(PROVIDED MATERIAL)
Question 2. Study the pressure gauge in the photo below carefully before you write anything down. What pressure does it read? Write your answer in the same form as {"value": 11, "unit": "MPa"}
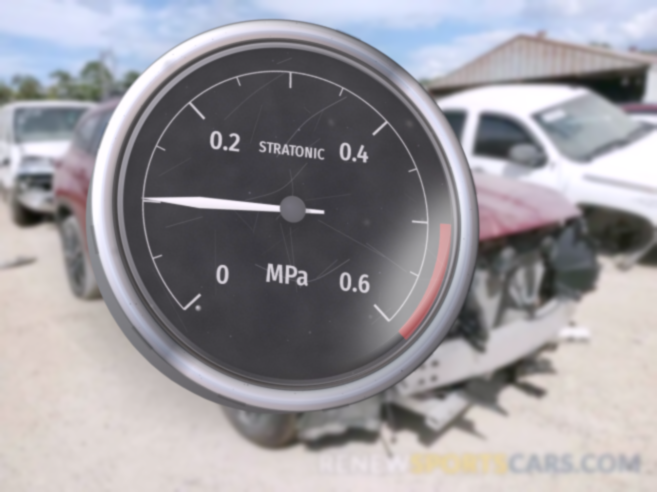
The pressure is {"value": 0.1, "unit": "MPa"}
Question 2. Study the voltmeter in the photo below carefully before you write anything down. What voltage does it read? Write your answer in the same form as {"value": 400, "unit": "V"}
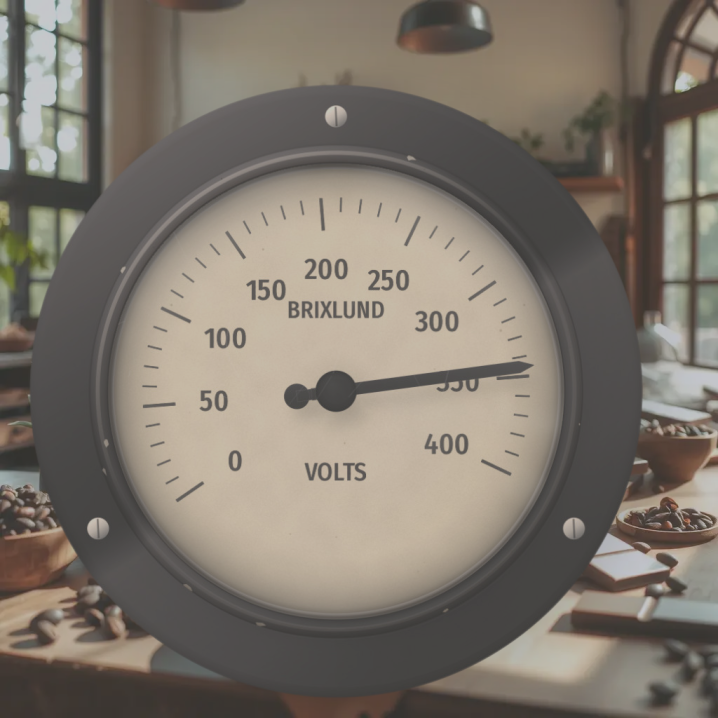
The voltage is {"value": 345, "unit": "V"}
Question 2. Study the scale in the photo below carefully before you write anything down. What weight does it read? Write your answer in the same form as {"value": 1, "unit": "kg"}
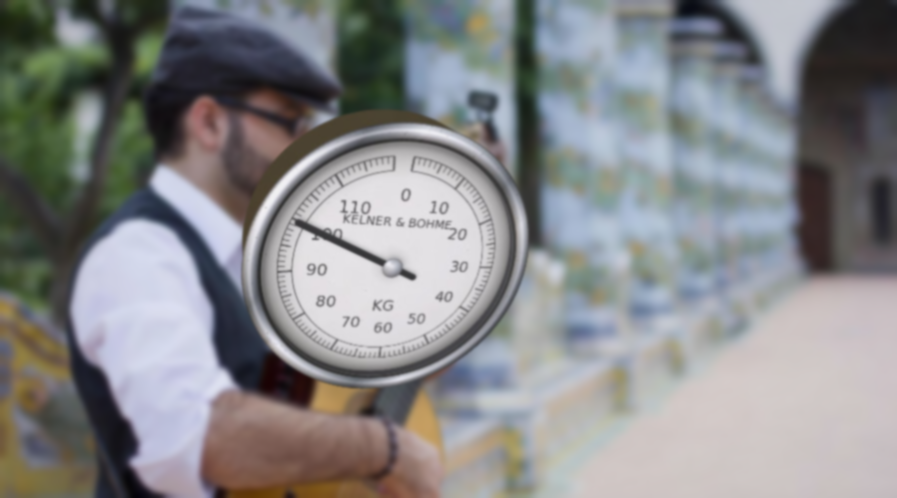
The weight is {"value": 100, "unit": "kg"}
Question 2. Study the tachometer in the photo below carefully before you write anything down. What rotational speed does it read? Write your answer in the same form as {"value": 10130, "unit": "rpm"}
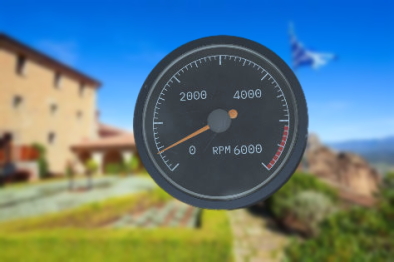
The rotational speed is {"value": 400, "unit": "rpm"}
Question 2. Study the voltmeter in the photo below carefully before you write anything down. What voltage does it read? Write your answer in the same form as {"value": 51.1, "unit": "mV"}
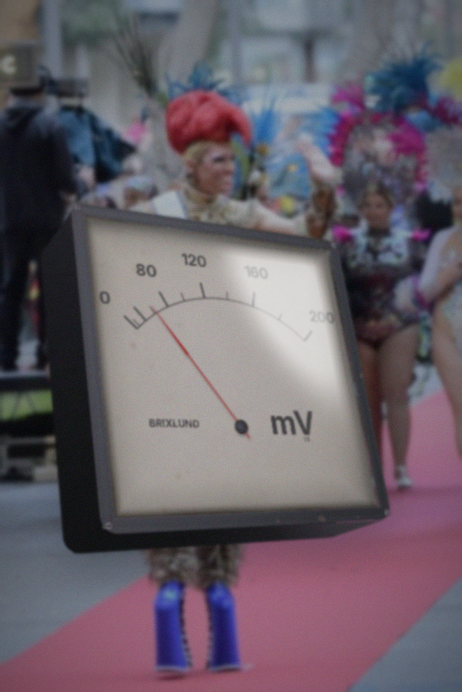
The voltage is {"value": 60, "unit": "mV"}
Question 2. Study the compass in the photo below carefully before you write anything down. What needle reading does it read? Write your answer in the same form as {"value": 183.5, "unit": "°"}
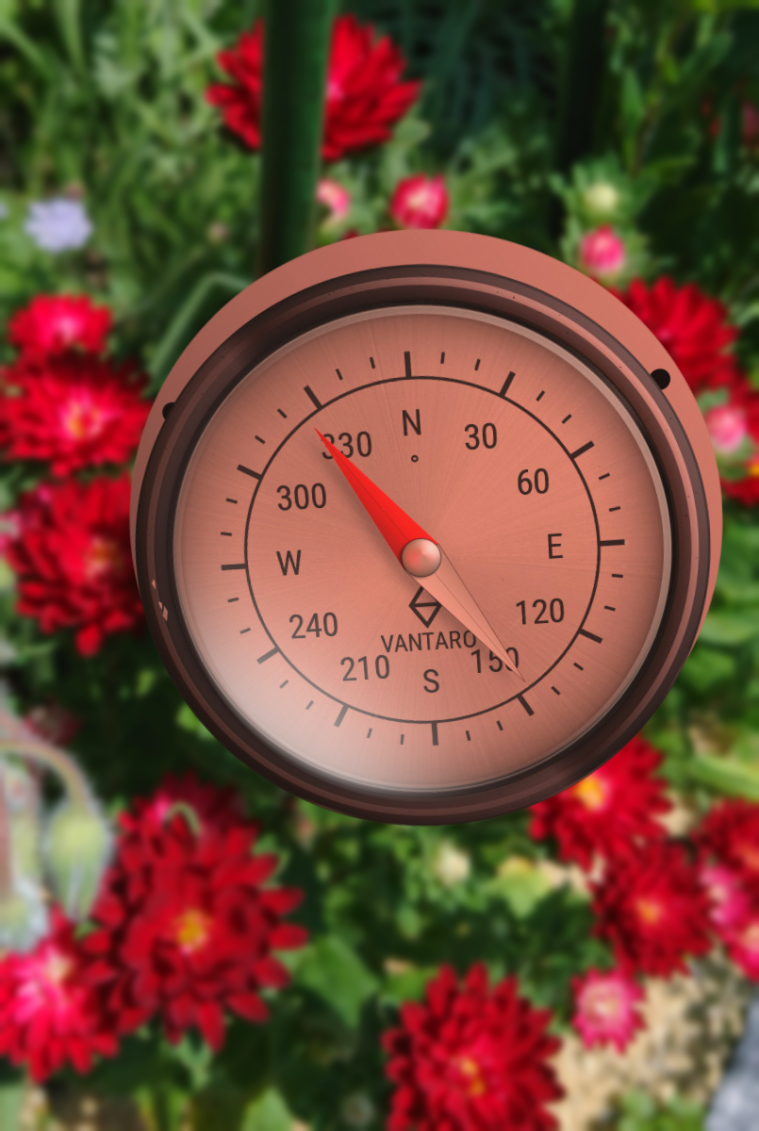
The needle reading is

---

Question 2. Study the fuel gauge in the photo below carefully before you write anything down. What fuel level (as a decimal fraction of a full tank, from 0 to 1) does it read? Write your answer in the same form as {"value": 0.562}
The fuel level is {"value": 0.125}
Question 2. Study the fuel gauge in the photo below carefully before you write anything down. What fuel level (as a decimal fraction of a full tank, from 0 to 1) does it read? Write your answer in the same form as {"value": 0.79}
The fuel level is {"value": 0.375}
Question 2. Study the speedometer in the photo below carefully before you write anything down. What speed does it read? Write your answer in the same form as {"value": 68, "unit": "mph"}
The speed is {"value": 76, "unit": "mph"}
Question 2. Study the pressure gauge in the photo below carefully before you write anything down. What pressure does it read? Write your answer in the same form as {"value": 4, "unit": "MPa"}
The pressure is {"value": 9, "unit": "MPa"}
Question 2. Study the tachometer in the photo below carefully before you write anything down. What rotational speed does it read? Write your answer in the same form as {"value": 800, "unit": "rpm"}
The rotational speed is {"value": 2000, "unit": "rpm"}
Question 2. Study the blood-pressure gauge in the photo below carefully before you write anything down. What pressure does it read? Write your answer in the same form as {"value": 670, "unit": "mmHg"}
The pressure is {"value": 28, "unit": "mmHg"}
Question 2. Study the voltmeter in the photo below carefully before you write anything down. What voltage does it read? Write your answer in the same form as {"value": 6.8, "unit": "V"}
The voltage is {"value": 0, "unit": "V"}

(TASK DESCRIPTION) Extract every line from the items above that contains the string "tank", and copy each one in full. Case counts when matching.

(RESPONSE TO THIS TASK)
Question 2. Study the fuel gauge in the photo below carefully before you write anything down. What fuel level (as a decimal fraction of a full tank, from 0 to 1) does it read? Write your answer in the same form as {"value": 0.562}
Question 2. Study the fuel gauge in the photo below carefully before you write anything down. What fuel level (as a decimal fraction of a full tank, from 0 to 1) does it read? Write your answer in the same form as {"value": 0.79}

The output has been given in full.